By the integral condition, it suffices to only consider [itex]f[/itex] having simple poles as discontinuities. Wlog, we assume it has a pole at [itex]z = 0 [/itex] and choose a contour around it which only has that as the only discontinuity in the region it defines. Thus, by the residue theorem and the integral condition, we have that [itex] \lim_{ z \rightarrow 0} z f(z) = 0 [/itex]. Thus, there exists some small c such that [itex] |z| \leq c \rightarrow |z f(z)| < 1 [/itex]. The function [itex] g(z) = z f(z) [/itex] has only 0 as a discontinuity in previously-mentioned region, and it's removable, so it's analytic on the domain defined by the contour. For [itex] |z| < c[/itex] we have by the maximum modulus principle that [itex]|g|[/itex] attains a max value at [itex]|z| = c [/itex], so in particular, [itex]|f(z)| < 1/c [/itex], for [itex]|z| < c [/itex], hence the discontinuity is removable, so not a pole.

 

[mfb]

Thus, by the residue theorem and the integral condition, we have that [itex] \lim_{ z \rightarrow 0} z f(z) = 0 [/itex].

I don't understand that reasoning.

Thus, there exists some small c such that [itex] |z| \leq c \rightarrow |z f(z)| < 1 [/itex]. The function [itex] g(z) = z f(z) [/itex] has only 0 as a discontinuity in previously-mentioned region, and it's removable, so it's analytic on the domain defined by the contour. For [itex] |z| < c[/itex] we have by the maximum modulus principle that [itex]|g|[/itex] attains a max value at [itex]|z| = c [/itex], so in particular, [itex]|f(z)| < 1/c [/itex], for [itex]|z| < c [/itex], hence the discontinuity is removable, so not a pole.

I would simplify this to "no pole of any order could satisfy the lim condition, therefore f has not a pole". But you have to get the lim condition first.

 

[l'Hôpital]

Alright.

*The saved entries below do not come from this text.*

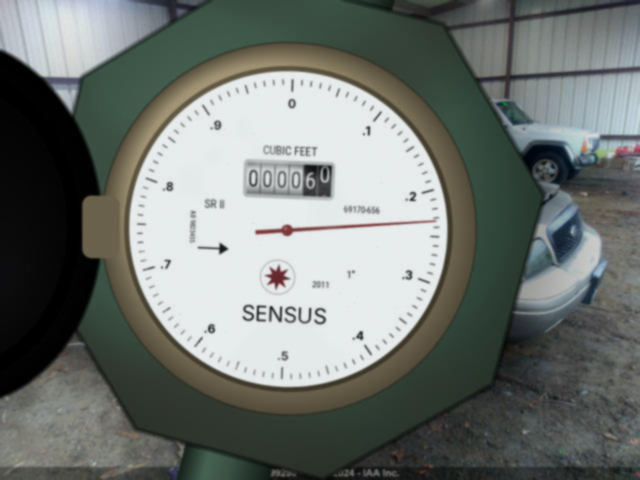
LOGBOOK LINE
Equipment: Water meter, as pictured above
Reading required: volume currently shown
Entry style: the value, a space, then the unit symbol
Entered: 60.23 ft³
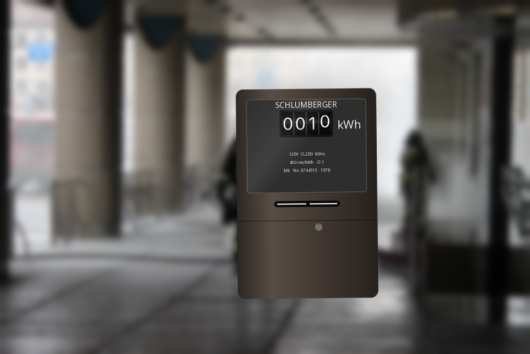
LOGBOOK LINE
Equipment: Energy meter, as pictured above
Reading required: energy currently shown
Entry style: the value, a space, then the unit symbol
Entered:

So, by the integral condition and the residue theorem (in that order), we get the equalities

[tex]0 = \int zf^2 dz = Res(zf^2,0)[/tex]

Since we are assuming it's a simple pole of [itex]f[/itex], it's an order 2 pole of [itex]f^2[/itex], hence simple pole of [itex]zf^2[/itex], so the residue boils down to the limit condition [itex] \lim_{z \rightarrow z} z(z f^2 (z) ) = 0 [/itex] which is equivalent to the stated limit condition before by taking a square root.

We can assume it's a simple pole since if it was any higher, say [itex]m[/itex], we can simply replace [itex]f[/itex] with [itex]z^{m-1} f [/itex], which would then have a simple pole at [itex]z= 0[/itex] , then show it's not really a pole by the argument I produced earlier which means it couldn't have been a pole of said order for [itex]f[/itex].

I tried to reduce to the simple pole case since for higher order, the residue involves taking derivatives, and that looked scary.

 

[mfb]

We can assume it's a simple pole since if it was any higher, say [itex]m[/itex], we can simply replace [itex]f[/itex] with [itex]z^{m-1} f [/itex], which would then have a simple pole at [itex]z= 0[/itex] , then show it's not really a pole by the argument I produced earlier which means it couldn't have been a pole of said order for [itex]f[/itex].

Better start with modified polynomials directly, otherwise your assumption is not valid - your other cases do not look like the case you considered.